How do we ensure students remember the structure of text types? How do we REALLY get them engaged in a narrative? Can students truly collaborate when writing?
At the end of last term, Clare and I were confronted by all of these questions and more. We had already decided to base our literacy unit on The Lorax (one: the movie is fabulous, two: our Matrix unit is about sustainability) and our text type was to be narrative writing. I find that often in collaborate planning, we start with the activities and get carried away by these; inevitably losing focus and a clear vision for the end product. Thankfully, I work with Clare who helped to keep the focus on the main goals!
- These were our main aims for the term:
- Students would know without a shadow of a doubt the structure of a narrative
- Students would be able to publish a narrative that had the following elements;
- Excellent plot, flow and pacing all the way through
- Captivating character development
- An orientation and setting that drew the reader into the story
- The inclusion of literary features, such as; alliteration, metaphor and onomatopoeia.
- A satisfying resolution to the story
Clare and I wanted our students to be exposed to many excellent examples of narratives that included the above features. We wanted them to be involved in their narratives and desperate to share their plots. But here was the clincher – we only really had 5 weeks to work with. Hmmm…
By way similar, I imagine, to the immaculate conception, Clare and I came up with the following idea: to have a literacy immersion day in which students would participate in team-building challenges and then write about it. I know what you’re thinking – ‘Way to ruin a good PDHPE activity!’ – right? But wait, there’s more… Each group would be provided with a scenario (written like the start of a thrilling adventure narrative) upon reaching each challenge. Students would have 15 minutes to complete the challenge, incorporating the character names and acting out the scene. They then had 15 minutes to write, in narrative form, the rest of the complication and resolution according to what happened. From here, students would rotate to the next challenge.
Here’s an example of a scenario with the students’ resolution at the end…
Naturally, we stopped every couple of rounds and gave reminders about the semantics and syntactics (and appropriate communication in teams). The best part was that it didn’t at all matter if students completed the challenge or not. The real sense of completion was in writing the outcome of the challenge in the narrative.

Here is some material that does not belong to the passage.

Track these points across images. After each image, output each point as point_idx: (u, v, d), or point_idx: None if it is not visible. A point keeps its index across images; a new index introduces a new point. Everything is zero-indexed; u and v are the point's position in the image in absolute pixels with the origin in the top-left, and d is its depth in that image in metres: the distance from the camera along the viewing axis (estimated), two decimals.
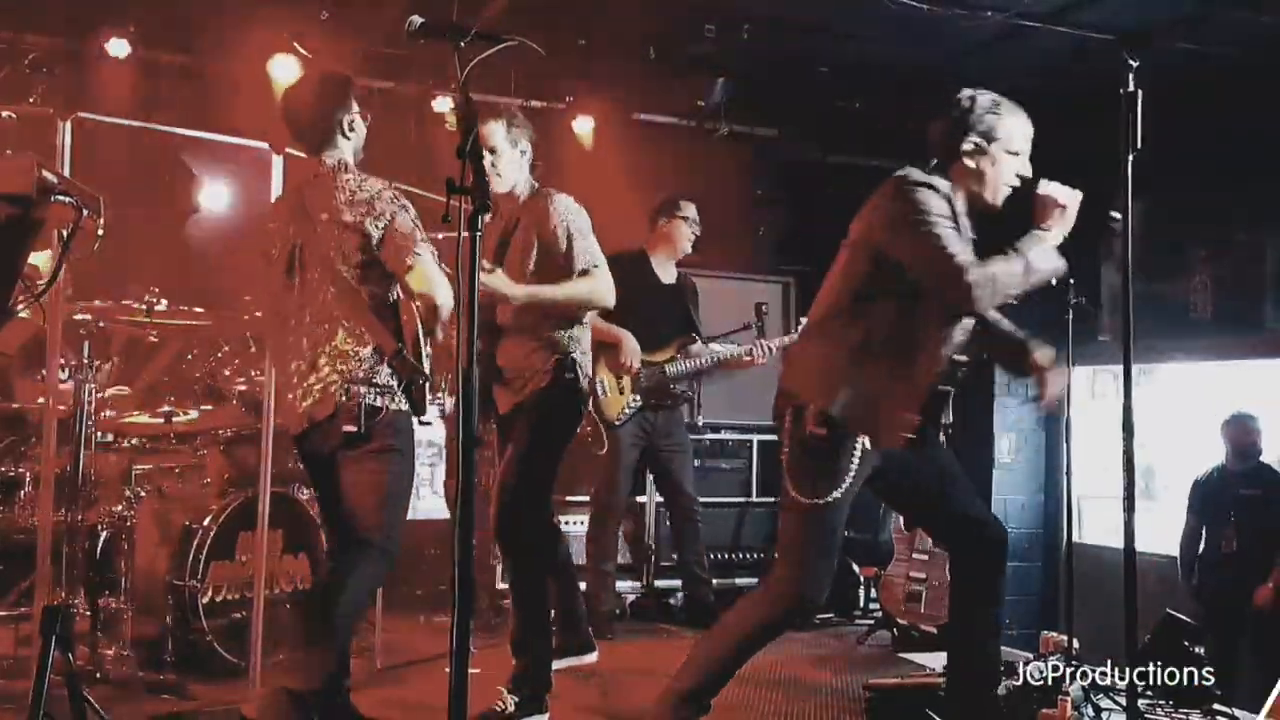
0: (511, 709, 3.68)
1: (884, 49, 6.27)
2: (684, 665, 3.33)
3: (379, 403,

Other incidental positives came out from the day. Not only did the students produce some wonderful narratives and learn to work more effectively in teams; but because they were completing the challenges incognito as characters from the scenario, they didn’t experience a huge disappointment if they didn’t complete the challenge.
Although, it was quite intense to organise, the day was a huge success and we are now on our way to achieving the aims we set out for the term. Hurrah!